The most likely explanation for the increased foraging distances following fire is simplification of the ant foraging landscape. Ant foraging speed and efficiency is positively related to the amount of bare ground (Fewell 1988), and other studies have shown increased seed-removal rates and dispersal distances with increased bare ground (Crist and Wiens 1994; Usnick 2000). With enhanced ease of movement and faster foraging post-fire, energetic costs of movement decline (Nielsen 2001), so ants are able to cover greater distances when foraging; this translates to increased distance of seed dispersal. Species of Iridomyrmex would be expected to show a particularly strong response to post-fire conditions because they are highly active, behaviourally dominant ants that strongly favour open habitats (Andersen 2003). In contrast, species of Rhytidoponera are behaviourally subordinate ants whose activity is strongly influenced by dominant species, and it is possible that reduced activity in R. aurata following fire was in response to increased interference from Iridomyrmex. Indeed, R. aurata activity declined only on plots where Iridomyrmex sp. 21 was present (plots A5, B2, Fig. 1). Where Iridomyrmex sp. 21 did not occur (plot C6), R. aurata removals actually increased after fire, and mean dispersal distance increased from 1.80 to 5.51 cm; this explains why dispersal distance increased markedly following fire at all burnt plots.

A reduction in food availability can also increase foraging ranges in ants (Sanders and Gordon 2002; McGlynn et al. 2003). However, the pre-fire foraging territory of I. reburrus was not burnt (it was only recorded foraging on burnt plots after burning), so that reduced food availability following fire can be discounted as a factor contributing to increased foraging range in this case.

Conclusion

Two questions need to be addressed when evaluating the significance of our findings. First, we have demonstrated enhanced seed-removal rates and distance dispersal by ants immediately following fire, but how persistent is this effect? Enhanced seed removal presumably persists as long as the simplified foraging conditions are maintained, which would be up to the re-development of the grass layer in the following wet season, around December. For fires such as ours early in the dry season, this is a period of at least 5 months. Given that about half of the regional savanna landscape is burnt each year (Andersen et al. 2003), this means that in any year about half of the area potentially has enhanced seed removal for up to half the time. This time would obviously be shorter for sites burnt late in the dry season. However, because fire intensity is higher and therefore simplification of the ground layer is more pronounced at this time of the year (Williams et al. 2003), the level of enhancement of seed removal could be expected to be greater.
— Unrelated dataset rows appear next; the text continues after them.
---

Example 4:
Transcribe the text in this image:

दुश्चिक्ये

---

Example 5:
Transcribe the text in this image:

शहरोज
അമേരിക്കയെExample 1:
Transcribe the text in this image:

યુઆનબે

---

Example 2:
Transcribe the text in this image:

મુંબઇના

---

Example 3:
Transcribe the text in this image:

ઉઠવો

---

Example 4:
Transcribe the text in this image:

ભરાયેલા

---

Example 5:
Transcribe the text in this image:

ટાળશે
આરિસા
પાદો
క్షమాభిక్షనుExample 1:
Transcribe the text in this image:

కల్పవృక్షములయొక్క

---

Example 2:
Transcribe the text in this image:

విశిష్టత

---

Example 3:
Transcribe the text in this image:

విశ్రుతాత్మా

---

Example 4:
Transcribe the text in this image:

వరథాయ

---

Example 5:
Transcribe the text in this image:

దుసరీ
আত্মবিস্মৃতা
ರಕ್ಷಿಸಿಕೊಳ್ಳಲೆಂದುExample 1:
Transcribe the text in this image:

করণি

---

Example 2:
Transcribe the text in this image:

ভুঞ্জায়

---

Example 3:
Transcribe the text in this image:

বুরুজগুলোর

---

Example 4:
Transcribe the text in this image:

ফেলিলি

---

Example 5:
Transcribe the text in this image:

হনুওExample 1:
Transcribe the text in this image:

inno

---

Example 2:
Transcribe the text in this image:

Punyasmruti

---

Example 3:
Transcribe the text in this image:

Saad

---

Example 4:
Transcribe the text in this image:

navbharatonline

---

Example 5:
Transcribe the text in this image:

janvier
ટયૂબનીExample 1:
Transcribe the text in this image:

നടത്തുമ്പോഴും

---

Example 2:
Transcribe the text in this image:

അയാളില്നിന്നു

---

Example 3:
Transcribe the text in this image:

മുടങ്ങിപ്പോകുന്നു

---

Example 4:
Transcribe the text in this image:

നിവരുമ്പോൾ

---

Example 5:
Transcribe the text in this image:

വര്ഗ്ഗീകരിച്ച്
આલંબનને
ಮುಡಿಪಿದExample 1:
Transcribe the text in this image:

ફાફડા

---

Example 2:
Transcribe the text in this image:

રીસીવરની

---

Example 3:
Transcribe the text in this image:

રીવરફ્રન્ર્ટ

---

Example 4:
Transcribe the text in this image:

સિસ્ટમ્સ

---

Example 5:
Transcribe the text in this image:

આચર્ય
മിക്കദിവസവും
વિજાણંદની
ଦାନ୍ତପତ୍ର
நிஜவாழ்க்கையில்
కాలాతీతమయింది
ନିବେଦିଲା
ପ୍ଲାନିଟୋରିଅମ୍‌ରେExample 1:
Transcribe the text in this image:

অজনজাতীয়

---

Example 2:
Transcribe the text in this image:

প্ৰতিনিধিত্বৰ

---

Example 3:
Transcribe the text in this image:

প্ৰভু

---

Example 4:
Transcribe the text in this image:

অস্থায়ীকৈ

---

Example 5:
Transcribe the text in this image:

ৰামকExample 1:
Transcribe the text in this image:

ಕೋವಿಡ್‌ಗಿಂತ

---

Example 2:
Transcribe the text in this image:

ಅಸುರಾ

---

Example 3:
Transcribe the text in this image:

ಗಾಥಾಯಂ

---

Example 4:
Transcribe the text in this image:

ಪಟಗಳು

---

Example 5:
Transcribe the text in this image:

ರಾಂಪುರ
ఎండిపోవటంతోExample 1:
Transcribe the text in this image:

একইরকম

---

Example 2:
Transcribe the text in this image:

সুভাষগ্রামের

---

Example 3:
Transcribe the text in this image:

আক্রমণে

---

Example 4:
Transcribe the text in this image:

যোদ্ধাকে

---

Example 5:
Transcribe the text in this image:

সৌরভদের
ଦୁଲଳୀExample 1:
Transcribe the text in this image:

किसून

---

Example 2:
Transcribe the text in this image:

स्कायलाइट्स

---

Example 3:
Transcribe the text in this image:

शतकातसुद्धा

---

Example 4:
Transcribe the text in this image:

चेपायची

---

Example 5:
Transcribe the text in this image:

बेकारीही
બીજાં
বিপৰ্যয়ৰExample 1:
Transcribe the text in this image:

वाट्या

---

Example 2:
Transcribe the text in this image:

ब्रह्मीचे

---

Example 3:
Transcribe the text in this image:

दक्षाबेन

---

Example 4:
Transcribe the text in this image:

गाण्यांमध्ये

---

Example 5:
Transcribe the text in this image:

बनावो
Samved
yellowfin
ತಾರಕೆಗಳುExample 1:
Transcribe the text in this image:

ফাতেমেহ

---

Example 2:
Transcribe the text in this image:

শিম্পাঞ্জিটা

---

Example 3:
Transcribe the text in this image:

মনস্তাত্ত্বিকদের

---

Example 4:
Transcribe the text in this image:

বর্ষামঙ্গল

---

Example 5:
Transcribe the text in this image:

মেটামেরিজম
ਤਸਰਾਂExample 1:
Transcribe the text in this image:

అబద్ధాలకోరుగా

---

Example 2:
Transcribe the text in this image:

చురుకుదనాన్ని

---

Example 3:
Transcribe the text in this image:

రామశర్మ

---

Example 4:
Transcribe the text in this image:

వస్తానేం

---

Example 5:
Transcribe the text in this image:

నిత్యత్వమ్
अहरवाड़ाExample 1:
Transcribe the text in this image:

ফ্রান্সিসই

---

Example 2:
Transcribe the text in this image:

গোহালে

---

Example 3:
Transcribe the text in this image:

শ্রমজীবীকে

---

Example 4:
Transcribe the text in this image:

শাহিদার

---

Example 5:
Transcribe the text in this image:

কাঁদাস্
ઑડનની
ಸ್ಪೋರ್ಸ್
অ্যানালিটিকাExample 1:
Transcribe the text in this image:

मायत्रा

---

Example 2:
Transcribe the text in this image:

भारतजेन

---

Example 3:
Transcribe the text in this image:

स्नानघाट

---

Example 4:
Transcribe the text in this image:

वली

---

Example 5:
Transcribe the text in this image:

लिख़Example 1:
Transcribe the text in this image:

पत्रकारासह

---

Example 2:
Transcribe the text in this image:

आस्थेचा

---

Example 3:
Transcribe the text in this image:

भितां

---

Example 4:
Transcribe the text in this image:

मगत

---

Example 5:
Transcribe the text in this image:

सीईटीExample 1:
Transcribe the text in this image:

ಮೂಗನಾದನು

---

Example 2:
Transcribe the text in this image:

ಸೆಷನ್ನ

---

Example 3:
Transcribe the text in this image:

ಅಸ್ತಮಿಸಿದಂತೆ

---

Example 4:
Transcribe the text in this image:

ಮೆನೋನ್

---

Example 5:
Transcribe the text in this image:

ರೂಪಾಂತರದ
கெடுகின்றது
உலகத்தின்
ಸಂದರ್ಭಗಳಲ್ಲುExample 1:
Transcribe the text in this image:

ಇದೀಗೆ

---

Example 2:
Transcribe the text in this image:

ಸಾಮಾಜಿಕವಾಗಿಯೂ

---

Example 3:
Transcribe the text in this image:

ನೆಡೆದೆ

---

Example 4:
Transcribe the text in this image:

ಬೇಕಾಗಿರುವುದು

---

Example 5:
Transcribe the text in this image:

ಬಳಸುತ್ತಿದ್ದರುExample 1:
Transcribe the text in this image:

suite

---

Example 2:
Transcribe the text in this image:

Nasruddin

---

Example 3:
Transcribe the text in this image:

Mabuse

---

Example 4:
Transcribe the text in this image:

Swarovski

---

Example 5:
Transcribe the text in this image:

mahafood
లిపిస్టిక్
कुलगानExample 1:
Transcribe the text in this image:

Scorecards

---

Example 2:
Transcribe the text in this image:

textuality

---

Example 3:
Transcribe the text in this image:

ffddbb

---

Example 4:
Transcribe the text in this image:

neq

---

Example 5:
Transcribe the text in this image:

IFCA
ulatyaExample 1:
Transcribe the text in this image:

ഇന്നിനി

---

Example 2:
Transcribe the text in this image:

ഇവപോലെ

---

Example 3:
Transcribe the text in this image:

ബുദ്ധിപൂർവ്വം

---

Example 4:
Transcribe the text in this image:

Second, what is the significance of enhanced seed-removal rates and distance dispersal for seedling establishment? The benefits to plants in having their seeds dispersed by ants in northern Australia are too imprecisely known to answer this conclusively. However, if the benefit is reduced predation by rodents, then an enhanced removal rate represents a direct benefit. Similarly, the broader range of dispersal distances would appear to benefit plants from a distance-dispersal perspective, through an influence on the proximity of seeds to their parent plants (Westoby et al. 1982; Bond and Stock 1989) and thereby local densities of intra- and interspecific neighbours (Christian and Stanton 2004), as well as through the location of favourable microsites in the context of small-scale patchiness in nutrients and moisture availability (Antonovics et al. 1987).